Displaying a bitmap image:

One untrusting thing that can be done with the OLED module is that it can be used to display bitmaps. The following code is used to display an bitmap image

static const unsigned char PROGMEM logo16_glcd_bmp[] =
{ B00000000, B11000000,
B00000001, B11000000,
B00000001, B11000000,
B00000011, B11100000,
B11110011, B11100000,
B11111110, B11111000,
B01111110, B11111111,
B00110011, B10011111,
B00011111, B11111100,
B00001101, B01110000,
B00011011, B10100000,
B00111111, B11100000,
B00111111, B11110000,
B01111100, B11110000,
B01110000, B01110000,
B00000000, B00110000 };
display.drawBitmap(XPO], YPOS, bitmap, w, h, WHITE);
//void drawBitmap( x,  y,  *bitmap,  w,  h,  color);

As you can see, in order to display an image the bitmap data must be stored in the program memory in form of PROMGMEM directive. Simply put, we have to instruct the OLED display what to do with each pixel by passing it a sequence or values from a n array as shown above. This array will contain the bitmap data of the image.

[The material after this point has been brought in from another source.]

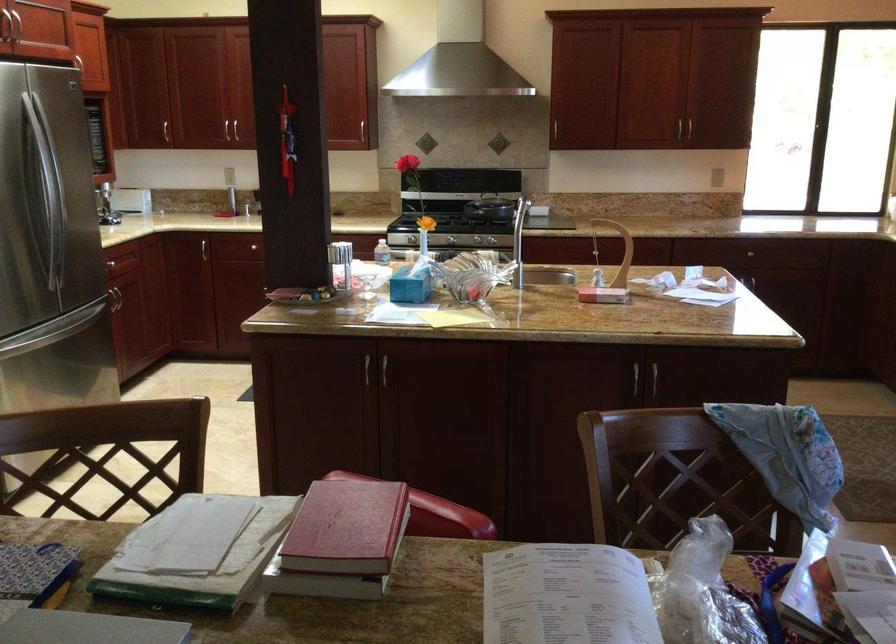
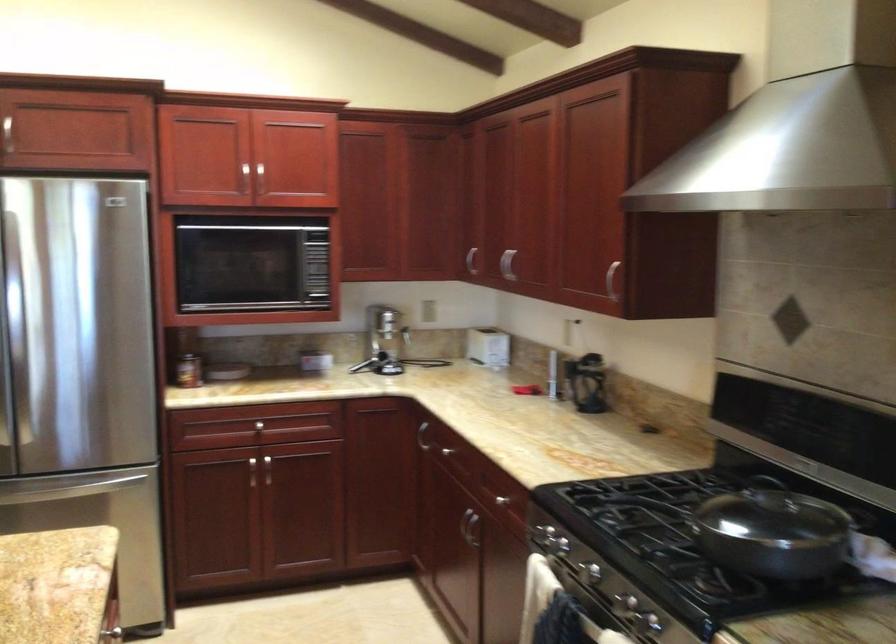
The point at (188, 120) is marked in the first image. Where is the corresponding point in the second image?

(506, 263)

It might sound complicated but with the help of a web tool it is very much easy to convert an image into a bit map values and load them into the above array.

Simply load the image and adjust the settings to get your preferred preview of the image. Then click “Generate Code” copy the code and paste it into your Array. Upload the program and you are all done. I tried displaying a batman logo and this is how it turned out.